Fidelma runs a struggling boutique. She yearns to start a family, something she and her husband have been unable to do. Falling under Dr. Vlad’s charms and believing he could solve her problem, Fidelma approaches him about impregnating her. What follows is a brief and unsatisfying, for her, affair that does result in a pregnancy.

Dr. Vlad is soon discovered and captured by authorities. Old compatriots of his from the Balkans come looking to exact revenge. With him in custody, they take out their frustrations on Fidelma in a truly horrifying attack.
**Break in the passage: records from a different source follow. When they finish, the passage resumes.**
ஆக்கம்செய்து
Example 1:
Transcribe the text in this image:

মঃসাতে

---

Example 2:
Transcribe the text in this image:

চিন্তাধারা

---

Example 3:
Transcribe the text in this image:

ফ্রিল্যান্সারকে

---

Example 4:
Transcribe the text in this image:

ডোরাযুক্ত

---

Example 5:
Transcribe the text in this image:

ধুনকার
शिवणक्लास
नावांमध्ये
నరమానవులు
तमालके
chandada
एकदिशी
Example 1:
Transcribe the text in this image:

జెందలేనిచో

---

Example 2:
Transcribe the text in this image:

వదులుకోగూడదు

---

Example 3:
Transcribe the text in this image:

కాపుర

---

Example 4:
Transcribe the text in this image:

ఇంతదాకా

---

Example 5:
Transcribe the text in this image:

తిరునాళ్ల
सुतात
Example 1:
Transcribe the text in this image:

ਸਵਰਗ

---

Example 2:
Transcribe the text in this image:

As her infidelity becomes public, she flees for London and a new life, which kicks off part two of the novel. There she becomes part of the city’s refugee community, living with a single mom from Africa and working with other women from all over the world cleaning office buildings at night. She slowly builds herself up again, and finds community in the strength of the women around her who were fleeing their own horrors to make a new life.

In the third part of the book, she confronts Dr. Vlad during his trial, then returns home to Ireland. There her husband takes her back just before his own death.
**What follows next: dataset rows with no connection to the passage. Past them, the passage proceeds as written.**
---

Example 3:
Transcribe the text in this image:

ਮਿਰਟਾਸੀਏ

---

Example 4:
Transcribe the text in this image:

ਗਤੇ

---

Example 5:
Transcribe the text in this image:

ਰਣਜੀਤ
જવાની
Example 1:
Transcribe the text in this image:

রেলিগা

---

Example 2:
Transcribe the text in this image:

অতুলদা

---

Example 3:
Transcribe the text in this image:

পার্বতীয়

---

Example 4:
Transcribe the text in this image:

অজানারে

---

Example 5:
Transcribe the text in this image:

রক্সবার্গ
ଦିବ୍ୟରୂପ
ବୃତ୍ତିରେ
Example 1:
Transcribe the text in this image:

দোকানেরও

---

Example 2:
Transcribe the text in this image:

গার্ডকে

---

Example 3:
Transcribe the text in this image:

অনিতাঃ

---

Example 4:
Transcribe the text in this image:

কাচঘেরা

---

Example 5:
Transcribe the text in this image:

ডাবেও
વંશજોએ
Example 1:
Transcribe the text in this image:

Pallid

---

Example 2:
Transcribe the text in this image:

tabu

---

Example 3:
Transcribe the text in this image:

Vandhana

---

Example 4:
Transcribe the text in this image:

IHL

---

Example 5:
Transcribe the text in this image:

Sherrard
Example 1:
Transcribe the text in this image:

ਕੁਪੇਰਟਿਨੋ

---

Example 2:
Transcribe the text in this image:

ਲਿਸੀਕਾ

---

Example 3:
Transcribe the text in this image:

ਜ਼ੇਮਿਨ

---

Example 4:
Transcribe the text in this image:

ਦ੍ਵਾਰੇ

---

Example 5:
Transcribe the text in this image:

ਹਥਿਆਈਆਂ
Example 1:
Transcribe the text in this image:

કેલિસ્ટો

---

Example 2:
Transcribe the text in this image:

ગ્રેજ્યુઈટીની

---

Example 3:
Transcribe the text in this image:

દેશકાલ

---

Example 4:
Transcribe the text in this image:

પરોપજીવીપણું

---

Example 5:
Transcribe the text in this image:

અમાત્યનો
The first two thirds of The Little Red Chairs are mesmerizing and wonderful, despite one of the most difficult-to-read passages I’ve come across in awhile. Although it was published before 2016, there are some hints of what the world would become as O’Brien recounts what happened in Sarajevo in 1992. After the war, the Bosnian Serbs insisted that the siege and massacre the world watched live on TV never occurred, that they were peaceful, and that the Bosnian Muslims were killing their own people to try to make the Serbs look bad. Our Idiot in Chief did not invent coming up with alternative facts that suited his needs.

The third act, however, felt messy and confusing. I’m not quite sure what O’Brien was aiming for with that part of the book, but I certainly missed it. It’s a shame, because it mars what is an otherwise wonderful story.